CUDA debug giving unexpected results on 7.5 but expected ones on 6.1

Hi everyone,

I have a relatively complex application which runs entirely on CUDA. Today, in the middle of the development of a new feature, I used the -g and -G modes to debug the application on my RTX 2060 (sm and cc=7.5). When I ran the code on this mode though, I received an unexpected output, which at first glance seems to be caused by a slight disordering in some of the threads. I did not dive into this more deeply as that would be very time consuming.

However, I noticed that running the code with no debug mode, or even with both debug modes but compiled on 6.1 mode would give me the expected results.

Did any of you have any problems with the debug engine on Turing architectures when setting the compute and sm to 7.5?

Best regards and thanks so much for your time!

Without code to look at it’s impossible to know. But a guess is intra-warp thread synchronization, a.k.a. “implicit warp-synchronous programming”. There’s a discussion here. Section “Implicit Warp-Synchronous Programming is Unsafe” might be relevant.

Yeah I’m aware of the intra-warp thread synchronization. Point is, with no debug enabled, it works fine as I adapted the code to be synchronous-aware. However, for some reason, when I enable the debug mode with architecture 7.5 it does not give the expected output. I know that without a code it is impossible to know what is exactly happenning, but I don’t know how to make a minimal test unit to prove this problem. I was just wondering if anyone else experienced something similar to this before debugging my code to find the problem, just in case it is a cuda bug.

Thanks in advance for taking time to answer dlevi!

I’ve experienced cases where debug mode computes answers differently than release mode. Usually, it’s the case that there’s an issue, but it’s not being triggered in release mode.
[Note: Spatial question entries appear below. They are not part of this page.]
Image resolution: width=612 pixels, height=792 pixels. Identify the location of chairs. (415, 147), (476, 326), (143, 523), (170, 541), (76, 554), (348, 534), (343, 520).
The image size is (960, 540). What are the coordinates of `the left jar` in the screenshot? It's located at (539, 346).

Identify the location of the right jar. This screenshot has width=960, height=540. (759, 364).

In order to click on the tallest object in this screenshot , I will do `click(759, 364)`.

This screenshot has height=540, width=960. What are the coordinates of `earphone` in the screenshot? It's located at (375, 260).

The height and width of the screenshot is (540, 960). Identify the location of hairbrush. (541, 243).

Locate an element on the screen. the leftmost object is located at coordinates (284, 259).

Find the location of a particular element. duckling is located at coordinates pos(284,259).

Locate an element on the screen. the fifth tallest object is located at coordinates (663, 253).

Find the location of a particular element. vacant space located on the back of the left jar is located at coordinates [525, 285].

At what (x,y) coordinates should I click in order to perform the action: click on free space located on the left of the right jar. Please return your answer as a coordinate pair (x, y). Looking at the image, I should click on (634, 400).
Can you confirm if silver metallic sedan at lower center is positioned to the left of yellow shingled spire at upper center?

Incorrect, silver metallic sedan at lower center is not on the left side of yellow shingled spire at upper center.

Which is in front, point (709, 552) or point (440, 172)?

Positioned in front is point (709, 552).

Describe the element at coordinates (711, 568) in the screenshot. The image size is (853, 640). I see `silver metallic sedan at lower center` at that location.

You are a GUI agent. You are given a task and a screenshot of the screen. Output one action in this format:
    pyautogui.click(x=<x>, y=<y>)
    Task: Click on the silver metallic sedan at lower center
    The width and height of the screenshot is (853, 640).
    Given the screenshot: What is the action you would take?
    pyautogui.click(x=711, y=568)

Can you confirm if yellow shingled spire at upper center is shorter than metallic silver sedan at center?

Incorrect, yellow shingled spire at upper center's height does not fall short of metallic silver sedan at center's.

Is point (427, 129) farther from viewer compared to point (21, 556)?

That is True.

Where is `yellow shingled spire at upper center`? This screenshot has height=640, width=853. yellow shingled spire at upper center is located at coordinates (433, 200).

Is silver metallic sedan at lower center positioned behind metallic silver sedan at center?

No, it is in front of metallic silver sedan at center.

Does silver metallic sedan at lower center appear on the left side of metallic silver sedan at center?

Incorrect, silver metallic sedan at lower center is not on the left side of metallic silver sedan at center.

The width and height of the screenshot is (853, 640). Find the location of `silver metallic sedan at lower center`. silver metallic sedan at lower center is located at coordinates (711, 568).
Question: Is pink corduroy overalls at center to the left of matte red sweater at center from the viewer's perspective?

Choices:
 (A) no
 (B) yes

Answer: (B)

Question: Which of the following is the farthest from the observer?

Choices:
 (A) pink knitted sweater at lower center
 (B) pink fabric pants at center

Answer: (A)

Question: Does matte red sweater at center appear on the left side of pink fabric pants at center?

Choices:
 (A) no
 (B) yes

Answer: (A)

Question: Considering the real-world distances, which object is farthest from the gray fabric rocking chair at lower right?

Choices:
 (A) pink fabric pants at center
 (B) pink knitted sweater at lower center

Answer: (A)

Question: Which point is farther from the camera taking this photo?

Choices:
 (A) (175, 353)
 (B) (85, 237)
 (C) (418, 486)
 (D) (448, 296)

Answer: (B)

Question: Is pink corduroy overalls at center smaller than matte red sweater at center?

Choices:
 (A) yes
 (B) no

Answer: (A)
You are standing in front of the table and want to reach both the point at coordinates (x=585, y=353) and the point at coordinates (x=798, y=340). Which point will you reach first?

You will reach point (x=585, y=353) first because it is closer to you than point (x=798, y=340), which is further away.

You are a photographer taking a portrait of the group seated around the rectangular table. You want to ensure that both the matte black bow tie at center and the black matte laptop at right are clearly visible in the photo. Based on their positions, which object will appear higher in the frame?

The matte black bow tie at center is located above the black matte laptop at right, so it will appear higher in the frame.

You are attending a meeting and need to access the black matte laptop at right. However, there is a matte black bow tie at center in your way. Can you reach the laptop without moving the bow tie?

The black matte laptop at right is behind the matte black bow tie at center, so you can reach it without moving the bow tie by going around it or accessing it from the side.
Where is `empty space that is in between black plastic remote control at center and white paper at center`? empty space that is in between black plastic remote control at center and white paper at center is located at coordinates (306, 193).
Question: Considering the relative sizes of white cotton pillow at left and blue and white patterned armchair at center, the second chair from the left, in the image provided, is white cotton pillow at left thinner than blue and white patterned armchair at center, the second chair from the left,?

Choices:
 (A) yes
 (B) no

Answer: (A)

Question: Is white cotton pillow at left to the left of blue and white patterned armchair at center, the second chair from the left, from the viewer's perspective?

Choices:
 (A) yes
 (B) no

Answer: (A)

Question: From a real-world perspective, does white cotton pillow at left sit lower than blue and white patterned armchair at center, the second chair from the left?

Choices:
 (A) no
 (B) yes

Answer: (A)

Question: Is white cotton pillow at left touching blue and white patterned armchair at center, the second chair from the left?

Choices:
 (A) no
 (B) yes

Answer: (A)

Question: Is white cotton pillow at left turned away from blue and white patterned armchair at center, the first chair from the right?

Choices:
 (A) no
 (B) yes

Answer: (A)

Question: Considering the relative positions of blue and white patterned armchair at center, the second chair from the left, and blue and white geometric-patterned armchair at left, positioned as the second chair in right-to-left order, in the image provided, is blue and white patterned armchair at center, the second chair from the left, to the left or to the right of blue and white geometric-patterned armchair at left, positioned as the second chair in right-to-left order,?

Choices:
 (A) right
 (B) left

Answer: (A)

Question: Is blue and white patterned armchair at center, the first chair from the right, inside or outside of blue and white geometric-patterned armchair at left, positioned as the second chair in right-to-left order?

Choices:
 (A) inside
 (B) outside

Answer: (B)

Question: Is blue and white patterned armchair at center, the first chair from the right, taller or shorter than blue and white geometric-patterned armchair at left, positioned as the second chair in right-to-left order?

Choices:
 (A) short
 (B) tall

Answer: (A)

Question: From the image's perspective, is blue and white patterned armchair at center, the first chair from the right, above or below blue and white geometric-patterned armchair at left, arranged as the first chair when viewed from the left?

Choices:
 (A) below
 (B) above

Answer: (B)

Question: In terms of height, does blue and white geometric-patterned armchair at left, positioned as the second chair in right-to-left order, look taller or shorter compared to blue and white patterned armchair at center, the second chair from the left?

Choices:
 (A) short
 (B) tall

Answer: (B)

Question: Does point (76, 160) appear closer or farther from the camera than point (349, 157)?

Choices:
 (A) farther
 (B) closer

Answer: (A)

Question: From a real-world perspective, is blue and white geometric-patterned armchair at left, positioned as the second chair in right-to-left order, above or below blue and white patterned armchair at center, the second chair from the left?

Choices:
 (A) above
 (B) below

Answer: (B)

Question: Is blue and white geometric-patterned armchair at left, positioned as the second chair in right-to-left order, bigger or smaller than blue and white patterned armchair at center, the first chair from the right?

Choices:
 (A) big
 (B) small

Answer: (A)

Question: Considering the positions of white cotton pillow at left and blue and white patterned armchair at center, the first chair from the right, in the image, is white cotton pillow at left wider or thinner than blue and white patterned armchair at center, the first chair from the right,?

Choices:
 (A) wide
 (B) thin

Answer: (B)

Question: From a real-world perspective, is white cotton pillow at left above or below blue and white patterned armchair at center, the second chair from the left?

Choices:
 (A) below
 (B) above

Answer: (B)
Have you tested your code with cuda-memcheck?

If yes, did you test with all tools?

  1. cuda-memcheck --tool <racecheck/initcheck/synccheck/memcheck>
  2. cuda-memcheck --leak-check full


Sorry for taking so long to answer your post (a month!), I’ve been busy with other projects and could not come back. I did test it with cuda-memcheck. I use Visual Studio to test my application and debug it, and as so I don’t know if I can use racecheck, initcheck or synccheck, or if those are used when specifying “enable cuda memory checker”.

I will come back if I get further results, thank you so much for your time :)